- **QUESTIONS ON THE MATERIAL**
a - The game rules call the Two vs. Two vs. Two team variant more "cutthroat" than the other team variants. Using the game rules, explain why.
b - Answer these from the game rules:
(i) In the Vermont variant, what can a Joker do?
(ii) In the three versus three team mode, how are each team's players placed on the six player board?
(iii) What do some versions of the game use as tokens instead of pawns or "men"?

All other cards are played at their face value and must be used completely by a single token.

====Vermont variant====

Dealer is chosen cutting a low card, first card dealt goes to the dealer and the dealer deals to the left. 5 cards first and when playing teams. Dealer plays first and the game goes to the left. After the first five cards are played, dealer deals four until the deck is exhausted leaving the dealer with 6 cards, 2 of which (dealer's choice) must be discarded. For two players, each will get two sets of 5 with a discard; and for three players, each will get two sets of five with no discard.
Ace is used as a 1 or a starter.
4 moves four spaces backwards
7 moves seven spaces or any combination adding up to 7. These moves can be freely distributed among all of the player's tokens, but must be used in its entirety. Any token passed is sent back to its starting space (INCLUDING partner tokens in partner play). If moving one's last token home, any unplayed portion of the seven is played for one's partner.
Jack moves 11 or swap any player but one's own.
Queen moves 12 (Virginia derivation: if drawn while in one's own quadrant, token moves to the 20 space in one's quadrant and sends all tokens passed to their starting spaces.)
King moves 13 or is a starter.
Joker moves 25 or is a starter.
All other cards are played at their face value and must be used completely used by a single token.
Home must be filled from the top down (no jumping or passing), is protected from other players, and once in home, a four cannot be used to leave home. Once home is filled with all the player's tokens, that player's cards are then played for the partner's tokens.

==== Team variants ====
Aside from a "Free for all" play style the game also supports a variety of team based modes. Common to all team based variations is that once a team member has managed to bring all of their tokens home they help move their partners' tokens. If the first player to get all marbles home plays a seven, the remainder can be used to move the partner’s marbles. Also after every hand is dealt the team members exchange one card with each other.

- Two versus two players standard - Players on opposite sides of the board team up.
- Three versus three players - On a six player board the teams' players are placed in alternating order around the board. Each team member exchanges card with every other team member when a new hand is dealt.
- Two versus two players extended - On a six player board each team will receive an additional common color of tokens. The teams are placed like in a 3 vs 3 game. Each player may move with their own or the common color.
- Two vs. Two vs. Two players - Players on opposite sides of the board team up. This variant is more "cutthroat" than the other team based variants because there are more hostile turns than friendly turns in every round.
- Three vs Three with captains - Players on opposite sides of the board team up, along with a captain, on a 4 player board. The non-captains play their own pieces, while the captain can play either of their teammate's pieces. Should a teammate complete, they then join the captain to play the remaining teammate’s pieces.

==== Other variations ====
Some versions of the game use pawns or "men" as tokens; other versions use marbles instead, which advance on a wooden board with circular indentations in it to hold the marbles. While the game is designed on the basis of a French deck of cards with jokers removed; there are some versions that do use the jokers (54-Cards Game), or that come with cards specially made for the game that depict the actions they allow.

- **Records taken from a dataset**
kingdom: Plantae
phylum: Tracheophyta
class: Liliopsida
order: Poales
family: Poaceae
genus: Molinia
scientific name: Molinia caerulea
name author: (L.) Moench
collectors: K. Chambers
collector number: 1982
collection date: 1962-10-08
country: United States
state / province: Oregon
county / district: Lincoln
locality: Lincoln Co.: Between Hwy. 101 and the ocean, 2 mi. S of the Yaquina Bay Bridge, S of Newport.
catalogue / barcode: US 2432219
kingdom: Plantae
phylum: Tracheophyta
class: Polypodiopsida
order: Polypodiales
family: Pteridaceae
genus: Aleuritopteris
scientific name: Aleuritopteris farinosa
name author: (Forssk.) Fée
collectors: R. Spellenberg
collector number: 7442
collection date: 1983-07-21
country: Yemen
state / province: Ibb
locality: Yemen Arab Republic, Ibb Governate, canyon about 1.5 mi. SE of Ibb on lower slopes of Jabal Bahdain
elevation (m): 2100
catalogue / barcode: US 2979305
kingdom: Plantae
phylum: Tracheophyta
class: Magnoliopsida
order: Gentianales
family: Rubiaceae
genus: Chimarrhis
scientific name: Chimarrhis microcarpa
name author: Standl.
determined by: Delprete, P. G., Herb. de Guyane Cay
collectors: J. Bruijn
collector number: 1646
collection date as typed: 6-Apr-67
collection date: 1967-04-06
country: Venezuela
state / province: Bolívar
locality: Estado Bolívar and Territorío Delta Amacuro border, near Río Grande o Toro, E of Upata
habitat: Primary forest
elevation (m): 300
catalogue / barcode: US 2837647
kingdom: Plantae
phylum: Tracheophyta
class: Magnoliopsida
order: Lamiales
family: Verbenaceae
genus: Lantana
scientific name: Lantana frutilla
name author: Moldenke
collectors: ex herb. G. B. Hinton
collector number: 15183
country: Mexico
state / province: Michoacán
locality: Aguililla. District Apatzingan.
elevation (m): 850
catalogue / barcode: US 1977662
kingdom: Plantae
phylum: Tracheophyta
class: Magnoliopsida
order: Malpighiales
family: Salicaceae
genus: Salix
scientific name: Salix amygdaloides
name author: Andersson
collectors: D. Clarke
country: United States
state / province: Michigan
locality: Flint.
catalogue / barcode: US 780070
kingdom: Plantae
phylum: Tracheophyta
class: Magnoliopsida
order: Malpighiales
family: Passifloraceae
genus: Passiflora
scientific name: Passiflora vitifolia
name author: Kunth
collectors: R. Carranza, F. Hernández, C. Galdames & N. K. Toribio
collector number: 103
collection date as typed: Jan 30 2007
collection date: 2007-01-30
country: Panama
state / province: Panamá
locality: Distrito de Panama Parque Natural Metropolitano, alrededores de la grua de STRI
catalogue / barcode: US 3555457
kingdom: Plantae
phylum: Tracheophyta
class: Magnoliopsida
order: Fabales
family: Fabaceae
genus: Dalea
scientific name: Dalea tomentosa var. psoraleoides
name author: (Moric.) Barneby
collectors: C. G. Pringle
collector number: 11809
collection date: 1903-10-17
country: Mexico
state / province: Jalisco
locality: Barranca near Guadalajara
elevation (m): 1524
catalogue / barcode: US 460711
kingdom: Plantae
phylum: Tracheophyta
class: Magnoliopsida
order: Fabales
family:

- **YOUR WRITTEN ANSWERS**
a - In that variant, each round has more hostile turns than friendly turns. That makes it harsher than the other team-based variants.

b -
(i) It moves 25 spaces or serves as a starter.
(ii) They sit in alternating order around the board.
(iii) Marbles, which move on a wooden board with circular indentations to hold them.